Den einzigen Umzug während eines Aktes hat Brangäne übrigens im zweiten Aufzug – und er betrifft das Schuhwerk: Ihre „Brangänen-Rufe“ ertönen aus dem Orchestergraben. Um dort keinen unerwünschten Lärm zu machen, tauscht sie die Pumps gegen flache Schläppchen mit Gummisohle aus.

Der Gegenwart entgegen

Um 21.45 Uhr wartet die dritte Brangänen-Perücke in der Garderobe auf Michelle Breedt. Der braune Haarschopf ist nun als fast schulterlanger Bob mit Pony frisiert. Die Haare wirken leicht strähnig. „Das erklärt sich aus der Situation,“ sagt Michelle Breedt. „Brangäne soll bei ihrem letzten Auftritt aussehen, als käme sie gerade aus dem Regen. Dafür werde ich nachher auch noch mit Wasser besprüht.“ Sie trägt zudem einen neuen Lippenstift auf, der dem ansonsten eher eintönigen Outfit einen kleinen Farbtupfer hinzufügt. Es ist die dritte Farbe an diesem Abend.

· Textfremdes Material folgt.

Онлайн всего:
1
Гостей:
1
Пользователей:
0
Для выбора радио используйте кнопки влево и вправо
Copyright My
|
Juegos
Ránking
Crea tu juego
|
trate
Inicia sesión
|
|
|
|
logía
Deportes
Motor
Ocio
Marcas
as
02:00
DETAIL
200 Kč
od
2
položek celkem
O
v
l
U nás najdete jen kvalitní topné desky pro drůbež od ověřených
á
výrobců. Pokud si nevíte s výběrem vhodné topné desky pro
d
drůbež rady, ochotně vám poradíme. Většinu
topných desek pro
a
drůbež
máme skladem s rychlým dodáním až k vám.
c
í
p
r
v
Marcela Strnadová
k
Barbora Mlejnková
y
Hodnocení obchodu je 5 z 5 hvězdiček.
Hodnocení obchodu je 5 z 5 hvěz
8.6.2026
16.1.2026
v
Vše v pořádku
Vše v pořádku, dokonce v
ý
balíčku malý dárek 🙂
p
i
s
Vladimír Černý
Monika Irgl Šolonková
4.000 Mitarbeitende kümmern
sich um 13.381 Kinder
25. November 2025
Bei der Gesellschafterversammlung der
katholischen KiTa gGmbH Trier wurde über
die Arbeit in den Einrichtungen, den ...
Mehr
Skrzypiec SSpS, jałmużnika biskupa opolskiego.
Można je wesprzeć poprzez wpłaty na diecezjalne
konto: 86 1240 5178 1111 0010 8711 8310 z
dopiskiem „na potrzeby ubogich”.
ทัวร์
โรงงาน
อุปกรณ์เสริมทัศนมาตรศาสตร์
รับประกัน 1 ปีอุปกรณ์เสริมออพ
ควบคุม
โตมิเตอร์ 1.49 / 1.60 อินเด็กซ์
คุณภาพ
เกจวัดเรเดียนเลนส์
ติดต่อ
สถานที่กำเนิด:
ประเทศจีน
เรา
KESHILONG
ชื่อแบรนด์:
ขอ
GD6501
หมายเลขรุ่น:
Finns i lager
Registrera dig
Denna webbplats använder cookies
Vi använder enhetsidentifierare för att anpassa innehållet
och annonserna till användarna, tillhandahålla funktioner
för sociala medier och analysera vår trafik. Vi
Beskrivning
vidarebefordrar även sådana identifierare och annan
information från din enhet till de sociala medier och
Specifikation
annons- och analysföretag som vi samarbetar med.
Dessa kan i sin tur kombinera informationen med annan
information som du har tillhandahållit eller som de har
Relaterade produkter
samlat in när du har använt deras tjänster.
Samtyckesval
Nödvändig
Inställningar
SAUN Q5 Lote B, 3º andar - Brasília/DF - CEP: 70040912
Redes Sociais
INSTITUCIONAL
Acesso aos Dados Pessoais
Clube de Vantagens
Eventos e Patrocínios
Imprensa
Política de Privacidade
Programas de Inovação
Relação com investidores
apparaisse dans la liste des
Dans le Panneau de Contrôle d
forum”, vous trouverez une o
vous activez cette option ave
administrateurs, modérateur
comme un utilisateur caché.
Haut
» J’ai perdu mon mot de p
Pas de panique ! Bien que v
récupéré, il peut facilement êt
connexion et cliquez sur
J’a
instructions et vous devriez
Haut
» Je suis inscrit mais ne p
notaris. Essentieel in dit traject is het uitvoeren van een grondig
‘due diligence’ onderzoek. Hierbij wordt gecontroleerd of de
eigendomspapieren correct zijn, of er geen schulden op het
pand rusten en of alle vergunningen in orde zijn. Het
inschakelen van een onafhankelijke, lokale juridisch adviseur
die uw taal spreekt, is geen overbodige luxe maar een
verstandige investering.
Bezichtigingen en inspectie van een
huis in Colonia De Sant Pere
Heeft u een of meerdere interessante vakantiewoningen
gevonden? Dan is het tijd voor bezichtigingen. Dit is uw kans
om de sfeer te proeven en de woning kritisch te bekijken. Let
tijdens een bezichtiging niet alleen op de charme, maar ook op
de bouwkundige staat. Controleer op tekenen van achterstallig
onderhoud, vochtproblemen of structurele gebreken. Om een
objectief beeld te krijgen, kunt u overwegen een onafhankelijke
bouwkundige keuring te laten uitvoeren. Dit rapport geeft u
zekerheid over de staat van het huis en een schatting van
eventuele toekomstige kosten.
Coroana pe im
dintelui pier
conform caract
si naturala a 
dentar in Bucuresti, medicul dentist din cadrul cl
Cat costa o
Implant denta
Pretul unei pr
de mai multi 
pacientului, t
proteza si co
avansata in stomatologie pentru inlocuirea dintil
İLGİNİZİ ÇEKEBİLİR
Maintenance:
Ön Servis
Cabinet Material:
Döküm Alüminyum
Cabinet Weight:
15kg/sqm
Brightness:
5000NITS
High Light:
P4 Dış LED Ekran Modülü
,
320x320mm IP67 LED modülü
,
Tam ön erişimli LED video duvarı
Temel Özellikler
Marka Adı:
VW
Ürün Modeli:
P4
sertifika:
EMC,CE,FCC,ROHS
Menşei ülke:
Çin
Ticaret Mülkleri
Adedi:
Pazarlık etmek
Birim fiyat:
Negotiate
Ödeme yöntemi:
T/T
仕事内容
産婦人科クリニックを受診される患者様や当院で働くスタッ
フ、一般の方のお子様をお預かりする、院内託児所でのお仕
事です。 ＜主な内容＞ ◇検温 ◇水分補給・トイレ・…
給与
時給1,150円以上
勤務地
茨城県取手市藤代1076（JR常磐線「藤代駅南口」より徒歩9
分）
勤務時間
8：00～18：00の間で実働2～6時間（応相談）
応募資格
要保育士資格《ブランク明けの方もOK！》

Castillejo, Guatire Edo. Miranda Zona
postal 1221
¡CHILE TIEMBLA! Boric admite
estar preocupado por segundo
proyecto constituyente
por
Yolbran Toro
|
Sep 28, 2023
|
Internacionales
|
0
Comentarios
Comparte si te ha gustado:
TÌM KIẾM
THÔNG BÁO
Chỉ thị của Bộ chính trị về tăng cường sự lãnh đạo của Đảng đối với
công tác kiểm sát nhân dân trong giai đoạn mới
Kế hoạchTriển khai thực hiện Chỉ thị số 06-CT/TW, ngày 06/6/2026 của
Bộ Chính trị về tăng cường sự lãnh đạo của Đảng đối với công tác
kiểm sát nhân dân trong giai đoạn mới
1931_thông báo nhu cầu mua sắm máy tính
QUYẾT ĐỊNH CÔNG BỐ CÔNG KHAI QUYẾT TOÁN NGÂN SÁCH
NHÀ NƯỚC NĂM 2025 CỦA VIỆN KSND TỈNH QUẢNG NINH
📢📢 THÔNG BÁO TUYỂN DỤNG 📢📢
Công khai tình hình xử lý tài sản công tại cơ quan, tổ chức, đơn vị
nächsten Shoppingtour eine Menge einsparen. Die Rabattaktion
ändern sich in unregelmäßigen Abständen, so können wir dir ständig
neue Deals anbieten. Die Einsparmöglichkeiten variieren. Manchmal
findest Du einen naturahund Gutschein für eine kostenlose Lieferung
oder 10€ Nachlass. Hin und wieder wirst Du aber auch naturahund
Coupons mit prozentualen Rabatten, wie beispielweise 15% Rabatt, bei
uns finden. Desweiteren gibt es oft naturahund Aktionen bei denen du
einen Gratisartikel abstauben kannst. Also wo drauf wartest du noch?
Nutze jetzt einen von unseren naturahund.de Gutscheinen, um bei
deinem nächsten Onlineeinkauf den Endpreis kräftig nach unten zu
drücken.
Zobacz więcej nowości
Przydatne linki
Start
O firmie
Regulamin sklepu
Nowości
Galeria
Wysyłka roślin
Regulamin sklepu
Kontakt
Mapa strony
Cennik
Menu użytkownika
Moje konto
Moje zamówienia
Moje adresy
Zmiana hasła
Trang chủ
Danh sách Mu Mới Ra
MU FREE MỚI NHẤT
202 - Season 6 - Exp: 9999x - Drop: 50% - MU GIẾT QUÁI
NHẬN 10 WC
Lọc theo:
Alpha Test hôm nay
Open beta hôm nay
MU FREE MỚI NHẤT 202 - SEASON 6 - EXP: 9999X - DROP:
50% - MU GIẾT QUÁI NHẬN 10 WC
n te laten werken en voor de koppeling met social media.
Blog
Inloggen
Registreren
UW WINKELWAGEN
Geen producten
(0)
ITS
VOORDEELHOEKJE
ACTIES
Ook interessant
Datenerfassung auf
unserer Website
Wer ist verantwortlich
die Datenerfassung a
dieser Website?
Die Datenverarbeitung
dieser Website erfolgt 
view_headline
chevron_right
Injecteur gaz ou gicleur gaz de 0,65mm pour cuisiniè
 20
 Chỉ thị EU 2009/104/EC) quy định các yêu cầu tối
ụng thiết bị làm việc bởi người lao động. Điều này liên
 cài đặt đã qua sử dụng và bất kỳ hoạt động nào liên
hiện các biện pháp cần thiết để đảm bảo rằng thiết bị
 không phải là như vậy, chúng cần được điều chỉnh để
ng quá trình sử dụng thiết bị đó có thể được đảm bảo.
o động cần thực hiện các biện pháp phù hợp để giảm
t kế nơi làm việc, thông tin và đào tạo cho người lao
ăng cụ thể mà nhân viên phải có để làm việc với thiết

Der 3. Aufzug ist um 1980 angesiedelt. Brangäne ähnelt nun einer Nanny: der Haarschnitt unkompliziert, praktisches Schuhwerk und ein Regencape mit durchlaufender Knopfleiste über den knielangen Rock. „Das Cape hat keine Löcher für die Arme“, wundert sich die Sängerin. Dabei wurde es nicht als Kostüm geschneidert, sondern quasi als Vintage-Stück gekauft. „Saint Laurent, Rive Gauche, Paris“ ist auf dem Etikett zu lesen. „Man fühlt sich ein wenig wie in einer Zwangsjacke“, lacht sie. „Bevor ich mit den Kollegen vor den Vorhang treten kann, muss ich erst einmal wieder aufgeknöpft werden.“ Mit Wassertropfen benetzt verschwindet sie, um ihren letzten Auftritt am Ende des 3. Aufzuges zu absolvieren – die letzte Station ihrer Zeitreise.